Directions for this task: Transcribe the entries that come next exactly, but not the pictures they contain.

Data excerpts:

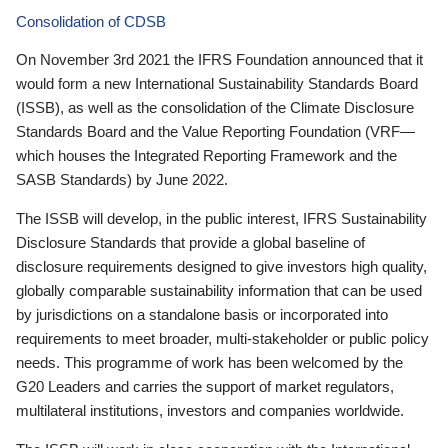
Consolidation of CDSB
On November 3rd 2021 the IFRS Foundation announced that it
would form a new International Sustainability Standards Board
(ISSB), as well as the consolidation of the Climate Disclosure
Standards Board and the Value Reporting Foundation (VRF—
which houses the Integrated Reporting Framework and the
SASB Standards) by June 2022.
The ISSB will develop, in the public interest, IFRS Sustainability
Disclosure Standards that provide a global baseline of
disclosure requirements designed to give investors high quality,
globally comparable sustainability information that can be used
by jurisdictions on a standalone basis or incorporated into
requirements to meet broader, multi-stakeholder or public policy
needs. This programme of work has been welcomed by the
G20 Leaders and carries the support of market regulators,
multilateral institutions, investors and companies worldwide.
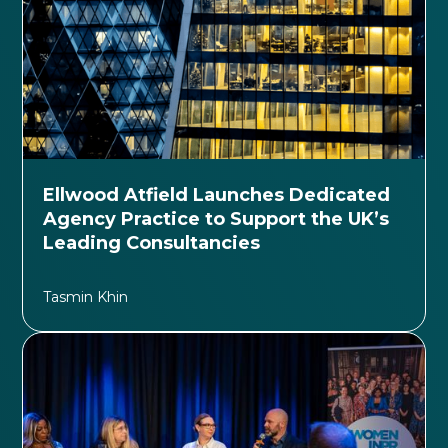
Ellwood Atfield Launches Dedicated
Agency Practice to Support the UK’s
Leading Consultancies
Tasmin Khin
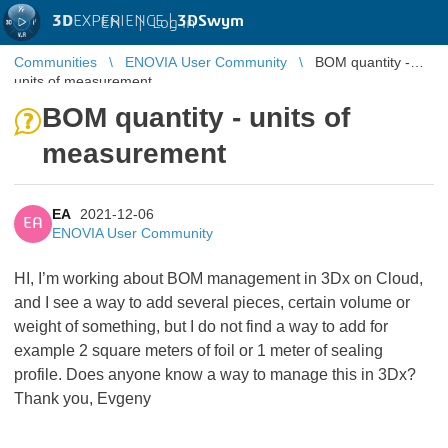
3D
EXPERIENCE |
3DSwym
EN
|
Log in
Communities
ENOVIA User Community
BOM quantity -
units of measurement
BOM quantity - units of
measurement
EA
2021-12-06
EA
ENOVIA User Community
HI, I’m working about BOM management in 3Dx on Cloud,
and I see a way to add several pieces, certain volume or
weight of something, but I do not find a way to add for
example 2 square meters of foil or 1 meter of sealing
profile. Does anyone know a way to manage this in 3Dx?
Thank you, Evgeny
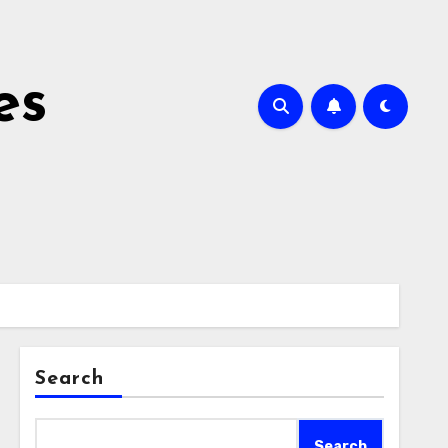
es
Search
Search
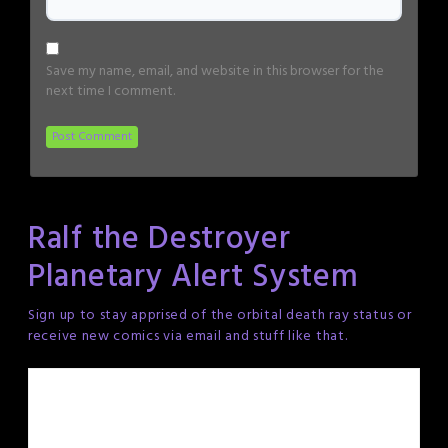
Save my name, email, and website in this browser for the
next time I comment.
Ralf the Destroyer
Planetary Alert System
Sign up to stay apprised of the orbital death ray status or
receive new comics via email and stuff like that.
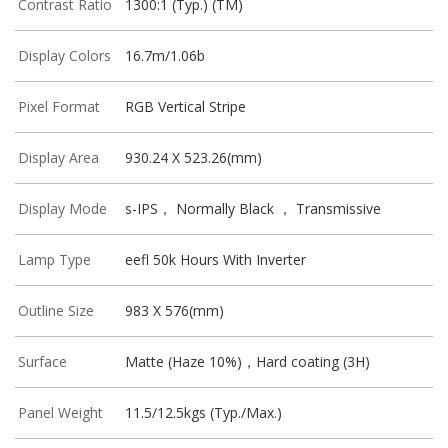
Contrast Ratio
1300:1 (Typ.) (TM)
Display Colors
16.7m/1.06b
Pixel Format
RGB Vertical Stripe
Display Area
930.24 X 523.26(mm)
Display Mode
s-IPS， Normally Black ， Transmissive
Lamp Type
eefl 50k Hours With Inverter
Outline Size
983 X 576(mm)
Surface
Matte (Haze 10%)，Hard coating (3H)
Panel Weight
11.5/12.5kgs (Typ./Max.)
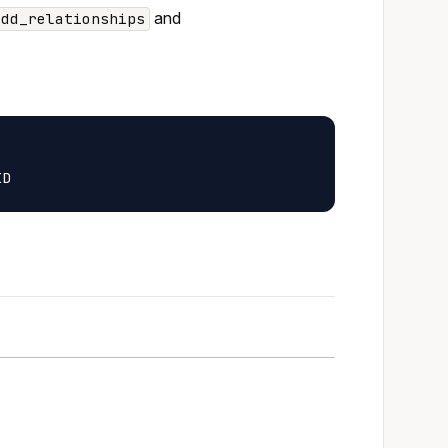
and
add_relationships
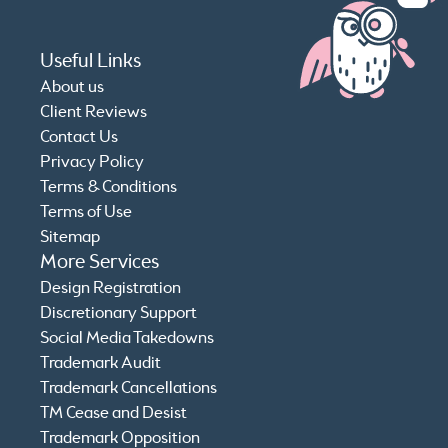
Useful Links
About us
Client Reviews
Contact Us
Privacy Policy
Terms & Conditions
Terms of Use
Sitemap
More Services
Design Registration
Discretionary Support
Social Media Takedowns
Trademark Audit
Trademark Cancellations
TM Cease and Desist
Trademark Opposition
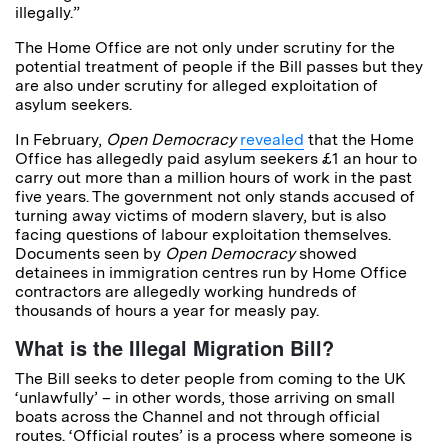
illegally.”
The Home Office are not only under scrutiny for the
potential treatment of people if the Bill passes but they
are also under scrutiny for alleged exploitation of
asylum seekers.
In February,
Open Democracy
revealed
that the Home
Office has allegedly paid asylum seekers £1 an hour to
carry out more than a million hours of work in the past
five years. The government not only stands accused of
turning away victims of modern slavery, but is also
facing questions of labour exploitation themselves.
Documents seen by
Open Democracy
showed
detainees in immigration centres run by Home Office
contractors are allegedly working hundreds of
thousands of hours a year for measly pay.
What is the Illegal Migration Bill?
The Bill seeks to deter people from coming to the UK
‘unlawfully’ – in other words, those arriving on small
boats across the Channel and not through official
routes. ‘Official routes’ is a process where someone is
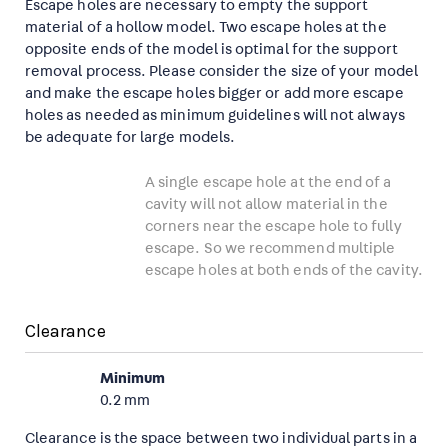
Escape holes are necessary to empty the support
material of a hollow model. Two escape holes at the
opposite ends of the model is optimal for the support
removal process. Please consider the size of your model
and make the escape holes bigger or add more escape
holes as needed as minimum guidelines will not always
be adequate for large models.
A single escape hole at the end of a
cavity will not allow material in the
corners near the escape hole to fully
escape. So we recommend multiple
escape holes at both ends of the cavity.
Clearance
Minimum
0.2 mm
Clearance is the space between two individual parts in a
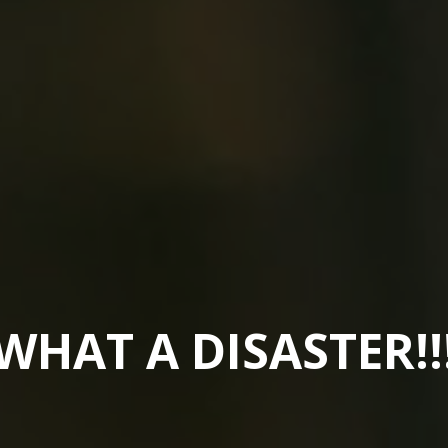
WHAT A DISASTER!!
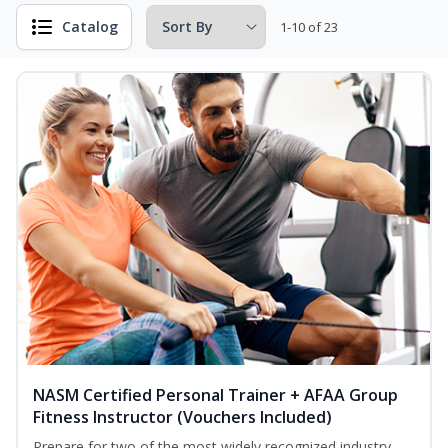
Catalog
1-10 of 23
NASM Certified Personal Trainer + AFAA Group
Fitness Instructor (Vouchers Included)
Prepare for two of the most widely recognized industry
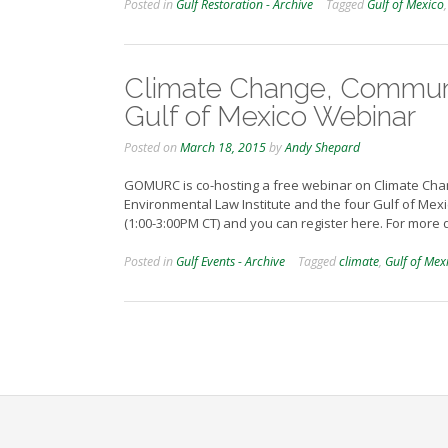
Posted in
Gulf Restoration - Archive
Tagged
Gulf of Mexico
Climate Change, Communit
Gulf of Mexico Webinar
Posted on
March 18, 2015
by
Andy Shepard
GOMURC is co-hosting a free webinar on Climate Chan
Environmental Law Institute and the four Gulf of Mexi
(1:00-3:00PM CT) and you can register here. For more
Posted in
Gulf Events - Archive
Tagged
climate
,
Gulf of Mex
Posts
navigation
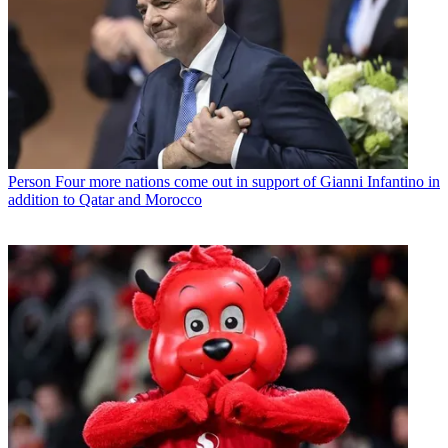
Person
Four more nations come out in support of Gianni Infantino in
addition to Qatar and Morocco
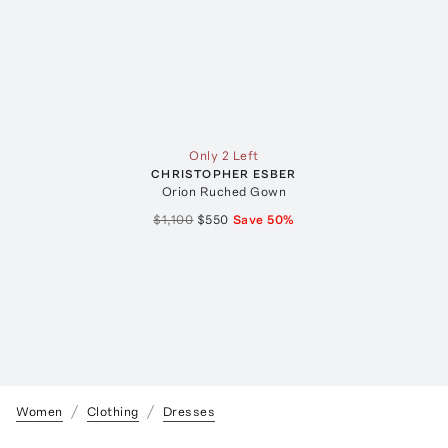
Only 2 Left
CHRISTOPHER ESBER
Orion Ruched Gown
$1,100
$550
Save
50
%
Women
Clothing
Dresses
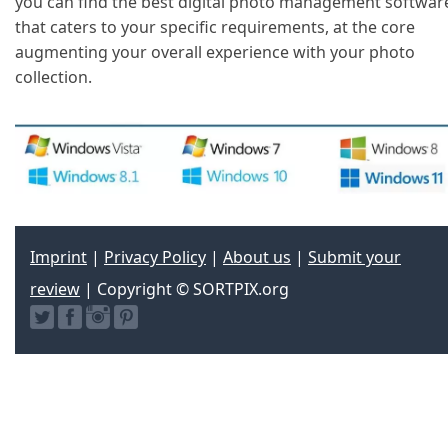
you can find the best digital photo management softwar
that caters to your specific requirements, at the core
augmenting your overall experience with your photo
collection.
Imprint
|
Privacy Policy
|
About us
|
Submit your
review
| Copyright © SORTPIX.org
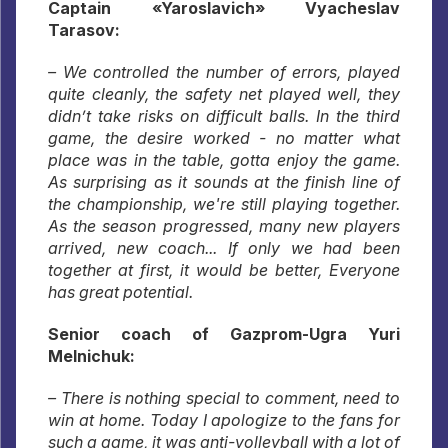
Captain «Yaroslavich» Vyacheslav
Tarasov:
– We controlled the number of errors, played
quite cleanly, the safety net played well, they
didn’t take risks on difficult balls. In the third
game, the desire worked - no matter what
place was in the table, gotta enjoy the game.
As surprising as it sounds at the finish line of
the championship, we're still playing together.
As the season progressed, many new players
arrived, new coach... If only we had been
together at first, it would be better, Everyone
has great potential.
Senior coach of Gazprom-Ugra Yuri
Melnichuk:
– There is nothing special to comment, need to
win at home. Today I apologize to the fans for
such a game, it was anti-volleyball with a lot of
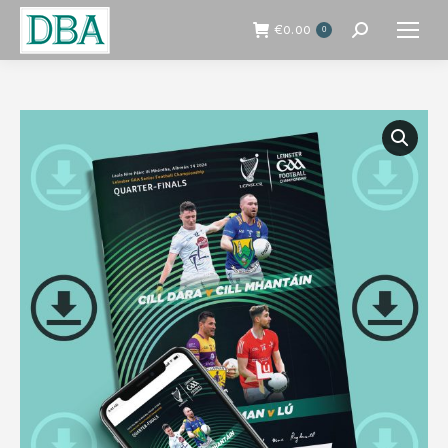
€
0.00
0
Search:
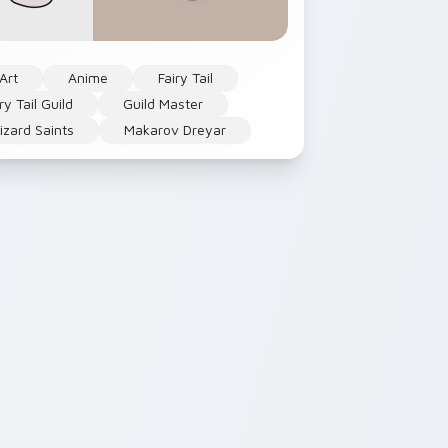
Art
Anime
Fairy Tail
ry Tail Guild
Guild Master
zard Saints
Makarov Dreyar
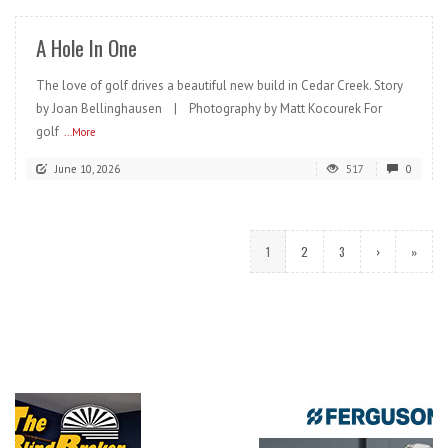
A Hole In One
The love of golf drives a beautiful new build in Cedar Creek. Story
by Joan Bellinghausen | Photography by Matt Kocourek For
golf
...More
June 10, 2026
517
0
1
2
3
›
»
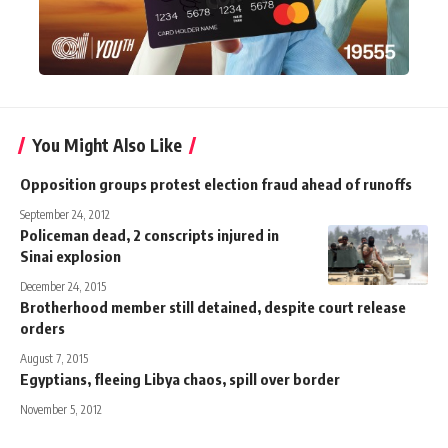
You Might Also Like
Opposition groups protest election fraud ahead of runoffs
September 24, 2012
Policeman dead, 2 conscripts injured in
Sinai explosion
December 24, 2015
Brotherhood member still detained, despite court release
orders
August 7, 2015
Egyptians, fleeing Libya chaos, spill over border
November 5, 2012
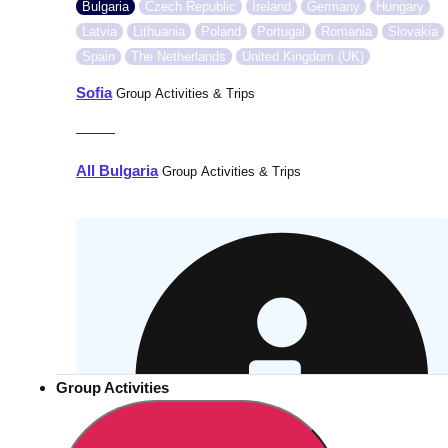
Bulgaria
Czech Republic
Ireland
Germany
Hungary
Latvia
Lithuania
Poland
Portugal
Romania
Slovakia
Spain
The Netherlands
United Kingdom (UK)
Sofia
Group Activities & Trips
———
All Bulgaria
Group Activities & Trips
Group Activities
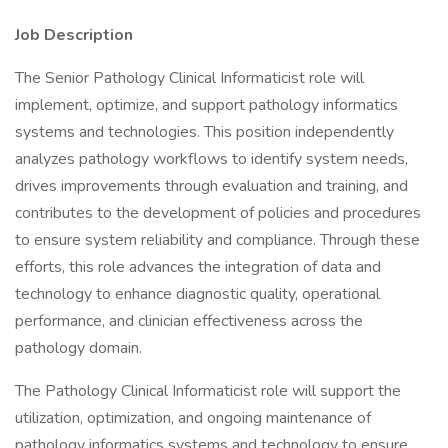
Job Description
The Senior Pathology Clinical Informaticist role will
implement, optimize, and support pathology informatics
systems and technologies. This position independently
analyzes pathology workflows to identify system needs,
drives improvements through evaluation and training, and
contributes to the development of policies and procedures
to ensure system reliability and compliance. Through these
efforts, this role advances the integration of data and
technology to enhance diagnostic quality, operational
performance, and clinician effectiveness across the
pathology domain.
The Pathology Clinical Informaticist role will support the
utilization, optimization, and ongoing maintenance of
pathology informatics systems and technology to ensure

Response to the task:
Consolidation of CDSB
On November 3rd 2021 the IFRS Foundation announced that it
would form a new International Sustainability Standards Board
(ISSB), as well as the consolidation of the Climate Disclosure
Standards Board and the Value Reporting Foundation (VRF—
which houses the Integrated Reporting Framework and the
SASB Standards) by June 2022.
The ISSB will develop, in the public interest, IFRS Sustainability
Disclosure Standards that provide a global baseline of
disclosure requirements designed to give investors high quality,
globally comparable sustainability information that can be used
by jurisdictions on a standalone basis or incorporated into
requirements to meet broader, multi-stakeholder or public policy
needs. This programme of work has been welcomed by the
G20 Leaders and carries the support of market regulators,
multilateral institutions, investors and companies worldwide.
Ellwood Atfield Launches Dedicated
Agency Practice to Support the UK’s
Leading Consultancies
Tasmin Khin
3D
EXPERIENCE |
3DSwym
EN
|
Log in
Communities
ENOVIA User Community
BOM quantity -
units of measurement
BOM quantity - units of
measurement
EA
2021-12-06
EA
ENOVIA User Community
HI, I’m working about BOM management in 3Dx on Cloud,
and I see a way to add several pieces, certain volume or
weight of something, but I do not find a way to add for
example 2 square meters of foil or 1 meter of sealing
profile. Does anyone know a way to manage this in 3Dx?
Thank you, Evgeny
es
Search
Search
Save my name, email, and website in this browser for the
next time I comment.
Ralf the Destroyer
Planetary Alert System
Sign up to stay apprised of the orbital death ray status or
receive new comics via email and stuff like that.
Contrast Ratio
1300:1 (Typ.) (TM)
Display Colors
16.7m/1.06b
Pixel Format
RGB Vertical Stripe
Display Area
930.24 X 523.26(mm)
Display Mode
s-IPS， Normally Black ， Transmissive
Lamp Type
eefl 50k Hours With Inverter
Outline Size
983 X 576(mm)
Surface
Matte (Haze 10%)，Hard coating (3H)
Panel Weight
11.5/12.5kgs (Typ./Max.)
and
add_relationships
Useful Links
About us
Client Reviews
Contact Us
Privacy Policy
Terms & Conditions
Terms of Use
Sitemap
More Services
Design Registration
Discretionary Support
Social Media Takedowns
Trademark Audit
Trademark Cancellations
TM Cease and Desist
Trademark Opposition
illegally.”
The Home Office are not only under scrutiny for the
potential treatment of people if the Bill passes but they
are also under scrutiny for alleged exploitation of
asylum seekers.
In February,
Open Democracy
revealed
that the Home
Office has allegedly paid asylum seekers £1 an hour to
carry out more than a million hours of work in the past
five years. The government not only stands accused of
turning away victims of modern slavery, but is also
facing questions of labour exploitation themselves.
Documents seen by
Open Democracy
showed
detainees in immigration centres run by Home Office
contractors are allegedly working hundreds of
thousands of hours a year for measly pay.
What is the Illegal Migration Bill?
The Bill seeks to deter people from coming to the UK
‘unlawfully’ – in other words, those arriving on small
boats across the Channel and not through official
routes. ‘Official routes’ is a process where someone is
Escape holes are necessary to empty the support
material of a hollow model. Two escape holes at the
opposite ends of the model is optimal for the support
removal process. Please consider the size of your model
and make the escape holes bigger or add more escape
holes as needed as minimum guidelines will not always
be adequate for large models.
A single escape hole at the end of a
cavity will not allow material in the
corners near the escape hole to fully
escape. So we recommend multiple
escape holes at both ends of the cavity.
Clearance
Minimum
0.2 mm
Clearance is the space between two individual parts in a
WHAT A DISASTER!!
Catalog
1-10 of 23
NASM Certified Personal Trainer + AFAA Group
Fitness Instructor (Vouchers Included)
Prepare for two of the most widely recognized industry
Posted in
Gulf Restoration - Archive
Tagged
Gulf of Mexico
Climate Change, Communit
Gulf of Mexico Webinar
Posted on
March 18, 2015
by
Andy Shepard
GOMURC is co-hosting a free webinar on Climate Chan
Environmental Law Institute and the four Gulf of Mexi
(1:00-3:00PM CT) and you can register here. For more
Posted in
Gulf Events - Archive
Tagged
climate
,
Gulf of Mex
Posts
navigation
Person
Four more nations come out in support of Gianni Infantino in
addition to Qatar and Morocco
Only 2 Left
CHRISTOPHER ESBER
Orion Ruched Gown
$1,100
$550
Save
50
%
Women
Clothing
Dresses
you can find the best digital photo management softwar
that caters to your specific requirements, at the core
augmenting your overall experience with your photo
collection.
Imprint
|
Privacy Policy
|
About us
|
Submit your
review
| Copyright © SORTPIX.org
Captain «Yaroslavich» Vyacheslav
Tarasov:
– We controlled the number of errors, played
quite cleanly, the safety net played well, they
didn’t take risks on difficult balls. In the third
game, the desire worked - no matter what
place was in the table, gotta enjoy the game.
As surprising as it sounds at the finish line of
the championship, we're still playing together.
As the season progressed, many new players
arrived, new coach... If only we had been
together at first, it would be better, Everyone
has great potential.
Senior coach of Gazprom-Ugra Yuri
Melnichuk:
– There is nothing special to comment, need to
win at home. Today I apologize to the fans for
such a game, it was anti-volleyball with a lot of
€
0.00
0
Search:
Art
Anime
Fairy Tail
ry Tail Guild
Guild Master
zard Saints
Makarov Dreyar
A Hole In One
The love of golf drives a beautiful new build in Cedar Creek. Story
by Joan Bellinghausen | Photography by Matt Kocourek For
golf
...More
June 10, 2026
517
0
1
2
3
›
»
You Might Also Like
Opposition groups protest election fraud ahead of runoffs
September 24, 2012
Policeman dead, 2 conscripts injured in
Sinai explosion
December 24, 2015
Brotherhood member still detained, despite court release
orders
August 7, 2015
Egyptians, fleeing Libya chaos, spill over border
November 5, 2012
Bulgaria
Czech Republic
Ireland
Germany
Hungary
Latvia
Lithuania
Poland
Portugal
Romania
Slovakia
Spain
The Netherlands
United Kingdom (UK)
Sofia
Group Activities & Trips
———
All Bulgaria
Group Activities & Trips
Group Activities
Job Description
The Senior Pathology Clinical Informaticist role will
implement, optimize, and support pathology informatics
systems and technologies. This position independently
analyzes pathology workflows to identify system needs,
drives improvements through evaluation and training, and
contributes to the development of policies and procedures
to ensure system reliability and compliance. Through these
efforts, this role advances the integration of data and
technology to enhance diagnostic quality, operational
performance, and clinician effectiveness across the
pathology domain.
The Pathology Clinical Informaticist role will support the
utilization, optimization, and ongoing maintenance of
pathology informatics systems and technology to ensure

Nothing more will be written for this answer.